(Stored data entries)
_____
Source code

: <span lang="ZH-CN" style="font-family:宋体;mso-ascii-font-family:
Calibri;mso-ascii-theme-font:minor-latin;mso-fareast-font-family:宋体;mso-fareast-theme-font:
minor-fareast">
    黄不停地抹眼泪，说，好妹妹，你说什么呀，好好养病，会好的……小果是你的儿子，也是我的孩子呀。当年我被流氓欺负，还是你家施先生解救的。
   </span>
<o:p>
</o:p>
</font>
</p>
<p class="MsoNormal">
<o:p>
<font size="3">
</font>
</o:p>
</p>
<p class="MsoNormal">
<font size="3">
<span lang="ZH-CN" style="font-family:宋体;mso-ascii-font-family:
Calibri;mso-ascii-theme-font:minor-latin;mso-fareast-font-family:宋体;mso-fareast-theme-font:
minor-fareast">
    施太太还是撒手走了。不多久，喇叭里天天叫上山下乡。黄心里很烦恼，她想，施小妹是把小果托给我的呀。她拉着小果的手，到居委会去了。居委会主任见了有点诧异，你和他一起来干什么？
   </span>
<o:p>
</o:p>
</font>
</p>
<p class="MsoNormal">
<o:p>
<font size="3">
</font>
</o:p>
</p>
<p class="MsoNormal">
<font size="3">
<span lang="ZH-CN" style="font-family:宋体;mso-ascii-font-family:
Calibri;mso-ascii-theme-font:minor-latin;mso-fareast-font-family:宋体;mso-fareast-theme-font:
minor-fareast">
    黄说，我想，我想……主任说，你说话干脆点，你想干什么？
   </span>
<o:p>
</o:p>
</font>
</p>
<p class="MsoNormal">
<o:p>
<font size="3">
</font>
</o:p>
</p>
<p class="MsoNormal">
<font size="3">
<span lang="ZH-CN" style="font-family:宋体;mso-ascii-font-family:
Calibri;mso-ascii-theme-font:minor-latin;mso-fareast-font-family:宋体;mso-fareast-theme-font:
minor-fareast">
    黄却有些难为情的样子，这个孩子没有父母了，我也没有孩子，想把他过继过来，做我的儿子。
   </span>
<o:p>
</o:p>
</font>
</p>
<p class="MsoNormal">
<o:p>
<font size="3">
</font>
_____
The data above is to be restated line for line, word for word.

Source code

: <span lang="ZH-CN" style="font-family:宋体;mso-ascii-font-family:
Calibri;mso-ascii-theme-font:minor-latin;mso-fareast-font-family:宋体;mso-fareast-theme-font:
minor-fareast">
    黄不停地抹眼泪，说，好妹妹，你说什么呀，好好养病，会好的……小果是你的儿子，也是我的孩子呀。当年我被流氓欺负，还是你家施先生解救的。
   </span>
<o:p>
</o:p>
</font>
</p>
<p class="MsoNormal">
<o:p>
<font size="3">
</font>
</o:p>
</p>
<p class="MsoNormal">
<font size="3">
<span lang="ZH-CN" style="font-family:宋体;mso-ascii-font-family:
Calibri;mso-ascii-theme-font:minor-latin;mso-fareast-font-family:宋体;mso-fareast-theme-font:
minor-fareast">
    施太太还是撒手走了。不多久，喇叭里天天叫上山下乡。黄心里很烦恼，她想，施小妹是把小果托给我的呀。她拉着小果的手，到居委会去了。居委会主任见了有点诧异，你和他一起来干什么？
   </span>
<o:p>
</o:p>
</font>
</p>
<p class="MsoNormal">
<o:p>
<font size="3">
</font>
</o:p>
</p>
<p class="MsoNormal">
<font size="3">
<span lang="ZH-CN" style="font-family:宋体;mso-ascii-font-family:
Calibri;mso-ascii-theme-font:minor-latin;mso-fareast-font-family:宋体;mso-fareast-theme-font:
minor-fareast">
    黄说，我想，我想……主任说，你说话干脆点，你想干什么？
   </span>
<o:p>
</o:p>
</font>
</p>
<p class="MsoNormal">
<o:p>
<font size="3">
</font>
</o:p>
</p>
<p class="MsoNormal">
<font size="3">
<span lang="ZH-CN" style="font-family:宋体;mso-ascii-font-family:
Calibri;mso-ascii-theme-font:minor-latin;mso-fareast-font-family:宋体;mso-fareast-theme-font:
minor-fareast">
    黄却有些难为情的样子，这个孩子没有父母了，我也没有孩子，想把他过继过来，做我的儿子。
   </span>
<o:p>
</o:p>
</font>
</p>
<p class="MsoNormal">
<o:p>
<font size="3">
</font>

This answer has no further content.